### What needs to be done
Copy out the entire listing, keeping each line exactly as it is.
Material for this exercise below:
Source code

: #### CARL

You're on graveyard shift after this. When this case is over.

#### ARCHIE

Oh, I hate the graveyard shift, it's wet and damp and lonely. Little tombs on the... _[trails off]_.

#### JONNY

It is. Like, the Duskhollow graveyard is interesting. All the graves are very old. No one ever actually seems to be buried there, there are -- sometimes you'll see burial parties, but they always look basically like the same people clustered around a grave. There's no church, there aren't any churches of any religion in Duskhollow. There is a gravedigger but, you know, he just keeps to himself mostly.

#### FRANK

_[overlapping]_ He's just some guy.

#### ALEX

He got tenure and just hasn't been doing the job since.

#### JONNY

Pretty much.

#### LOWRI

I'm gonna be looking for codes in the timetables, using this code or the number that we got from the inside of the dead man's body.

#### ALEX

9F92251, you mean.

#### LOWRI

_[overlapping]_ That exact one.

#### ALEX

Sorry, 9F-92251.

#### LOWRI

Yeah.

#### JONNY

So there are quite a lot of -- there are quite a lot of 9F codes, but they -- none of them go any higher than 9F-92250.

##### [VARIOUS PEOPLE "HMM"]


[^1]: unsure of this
End of Material for this exercise.
### Exercise response
Source code

: #### CARL

You're on graveyard shift after this. When this case is over.

#### ARCHIE

Oh, I hate the graveyard shift, it's wet and damp and lonely. Little tombs on the... _[trails off]_.

#### JONNY

It is. Like, the Duskhollow graveyard is interesting. All the graves are very old. No one ever actually seems to be buried there, there are -- sometimes you'll see burial parties, but they always look basically like the same people clustered around a grave. There's no church, there aren't any churches of any religion in Duskhollow. There is a gravedigger but, you know, he just keeps to himself mostly.

#### FRANK

_[overlapping]_ He's just some guy.

#### ALEX

He got tenure and just hasn't been doing the job since.

#### JONNY

Pretty much.

#### LOWRI

I'm gonna be looking for codes in the timetables, using this code or the number that we got from the inside of the dead man's body.

#### ALEX

9F92251, you mean.

#### LOWRI

_[overlapping]_ That exact one.

#### ALEX

Sorry, 9F-92251.

#### LOWRI

Yeah.

#### JONNY

So there are quite a lot of -- there are quite a lot of 9F codes, but they -- none of them go any higher than 9F-92250.

##### [VARIOUS PEOPLE "HMM"]


[^1]: unsure of this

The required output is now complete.